More information on the "kingdom,"


Barbuda was used largely for rearing livestock because the soil could not support sugar cane cultivation. This explains why there are place names such as Hog Point, Goat Island, Goat Point, Billy Point, Rabbit Island, and so on. There is still a large population of goats on the island, and agriculture and fishing are the main industries.


A foreigner to Antigua and Barbuda, on hearing the mention of figs, might think in terms of the fig of the Mediterranean. In Antigua and Barbuda, figs are bananas. That's the fig in Fig Tree Drive, a road with numerous banana trees along it, which runs up from the south coast into the rainforest area of  Antigua. The island also has a Fig Tree Hill.

In Guyana, a species of very small banana is called fig banana.


A program is in effect to preserve the Antigua Racer, a very rare snake (described in a CANA report as the world's rarest snake species), which inhabits Great Bird Island, a 20.5 acre island one mile off Antigua itself. The scientific name of the snake is Alsophis antiguae

The racer conservation program is cooperatively managed by the Antiguan Forestry Unit, the Environmental Awareness Group, the Fauna and Flora International, Island Resources Foundation, the Black Hills State University and the Durrell Wildlife Conservation Trust.

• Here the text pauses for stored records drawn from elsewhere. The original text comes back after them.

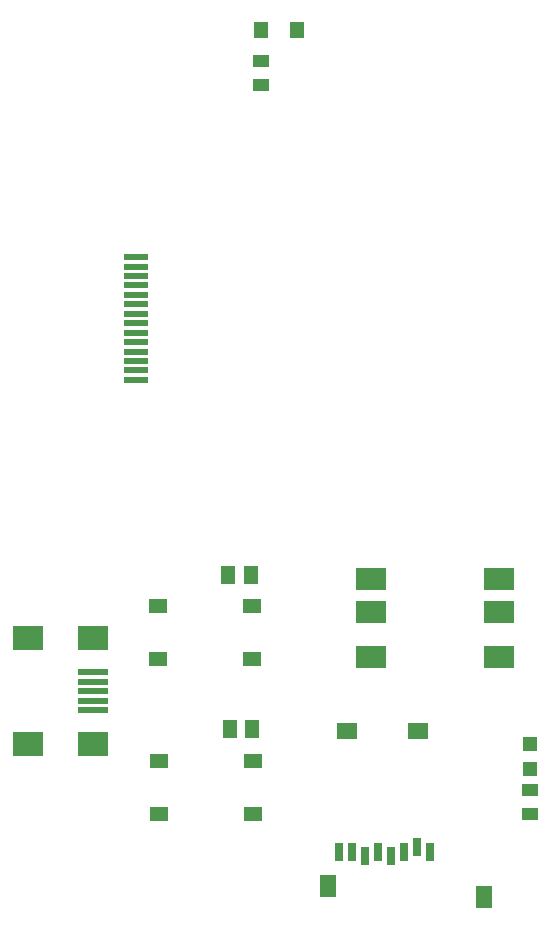
<source format=gtp>
G75*
%MOIN*%
%OFA0B0*%
%FSLAX25Y25*%
%IPPOS*%
%LPD*%
%AMOC8*
5,1,8,0,0,1.08239X$1,22.5*
%
%ADD10R,0.04724X0.04724*%
%ADD11R,0.05512X0.04331*%
%ADD12R,0.05118X0.05906*%
%ADD13R,0.06102X0.05118*%
%ADD14R,0.09843X0.01969*%
%ADD15R,0.09843X0.07874*%
%ADD16R,0.05512X0.07480*%
%ADD17R,0.07087X0.05512*%
%ADD18R,0.02756X0.05906*%
%ADD19R,0.04724X0.05512*%
%ADD20R,0.10000X0.07600*%
%ADD21R,0.07874X0.01969*%
D10*
X0181512Y0051236D03*
X0181512Y0059504D03*
D11*
X0181354Y0044189D03*
X0181354Y0036315D03*
X0091945Y0279346D03*
X0091945Y0287220D03*
D12*
X0088362Y0115724D03*
X0080882Y0115724D03*
X0081354Y0064425D03*
X0088835Y0064425D03*
D13*
X0057791Y0036236D03*
X0057791Y0053953D03*
X0089091Y0053953D03*
X0089091Y0036236D03*
X0088776Y0087850D03*
X0088776Y0105567D03*
X0057476Y0105567D03*
X0057476Y0087850D03*
D14*
X0035803Y0083480D03*
X0035803Y0080331D03*
X0035803Y0077181D03*
X0035803Y0074031D03*
X0035803Y0070882D03*
D15*
X0035803Y0059465D03*
X0014150Y0059465D03*
X0014150Y0094898D03*
X0035803Y0094898D03*
D16*
X0114346Y0012220D03*
X0166315Y0008677D03*
D17*
X0144268Y0063795D03*
X0120646Y0063795D03*
D18*
X0122220Y0023638D03*
X0117890Y0023638D03*
X0126551Y0022063D03*
X0130882Y0023638D03*
X0135213Y0022063D03*
X0139543Y0023638D03*
X0143874Y0025213D03*
X0148205Y0023638D03*
D19*
X0103756Y0297457D03*
X0091945Y0297457D03*
D20*
X0128569Y0114681D03*
X0128569Y0103431D03*
X0128569Y0088431D03*
X0171069Y0088431D03*
X0171069Y0103431D03*
X0171069Y0114681D03*
D21*
X0050213Y0180921D03*
X0050213Y0184071D03*
X0050213Y0187220D03*
X0050213Y0190370D03*
X0050213Y0193520D03*
X0050213Y0196669D03*
X0050213Y0199819D03*
X0050213Y0202969D03*
X0050213Y0206118D03*
X0050213Y0209268D03*
X0050213Y0212417D03*
X0050213Y0215567D03*
X0050213Y0218717D03*
X0050213Y0221866D03*
M02*

</source>
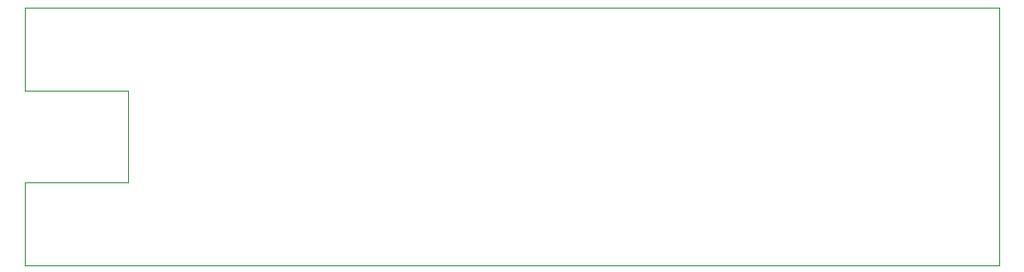
<source format=gbr>
G04 #@! TF.FileFunction,Profile,NP*
%FSLAX46Y46*%
G04 Gerber Fmt 4.6, Leading zero omitted, Abs format (unit mm)*
G04 Created by KiCad (PCBNEW (after 2015-mar-04 BZR unknown)-product) date Wed 25 Mar 2015 12:35:45 AM CDT*
%MOMM*%
G01*
G04 APERTURE LIST*
%ADD10C,0.150000*%
%ADD11C,0.100000*%
G04 APERTURE END LIST*
D10*
D11*
X237998000Y-158496000D02*
X237998000Y-181356000D01*
X191008000Y-158496000D02*
X237998000Y-158496000D01*
X237998000Y-181356000D02*
X237744000Y-181356000D01*
X191008000Y-181356000D02*
X237744000Y-181356000D01*
X151638000Y-181356000D02*
X191008000Y-181356000D01*
X160782000Y-173990000D02*
X151638000Y-173990000D01*
X151638000Y-173990000D02*
X151638000Y-181356000D01*
X191008000Y-158496000D02*
X151638000Y-158496000D01*
X151638000Y-165862000D02*
X151638000Y-158496000D01*
X160782000Y-165862000D02*
X151638000Y-165862000D01*
X160782000Y-165862000D02*
X160782000Y-173990000D01*
M02*

</source>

The Antigua racer is a harmless snake, two to three feet long. It was once prevalent in Antigua but is now extinct there because they have been preyed upon by the mongoose, introduced on sugar plantations in the late 1800s to get rid the cane rat.

 Part of the preservation program is the eradication of  rats on Great Bird and this has been successful. This has resulted in an increase of the number of ground-lizards, a source of food for the racers.


The highest point in Antigua and Barbuda was given a new name on August 4, 2009, when Antigua and Barbuda’s Prime Minister
 Baldwin Spencer renamed it Mount Obama in honor of Barack Obama, the 44th President of the United States. The date was President Obama’s birthday. Up till then its name was Boggy Peak.

It is located in the far southwest of Antigua and rises to a height of 1,319 ft. The former Boggy Peak is the highest point of the southwestern Shekerley Mountains. It provided shelter for Antigua’s maroons (runaway slaves) who revolted in 1687. The slaves were captured by the militia and burned the following year.

The slaves had revolted.  The militia stormed the camp and the leaders were burned in the following year.


Antigua has an annual Christian Valley Mango Festival that is growing in popularity.

It is held at the Christian Valley Government Station, which boasts a 40-acre orchard of mango, citrus fruits, avocado, guava, Malay apple, cashew, breadfruit, soursop, and other tropical fruits.

A popular activity involves competitions between chefs and bartenders in preparing dishes and drinks from the fruits available.

Christian Valley is located in the Sherkerley Mountain Range of southern Antigua. The first  Mango Festival was held in August 2006.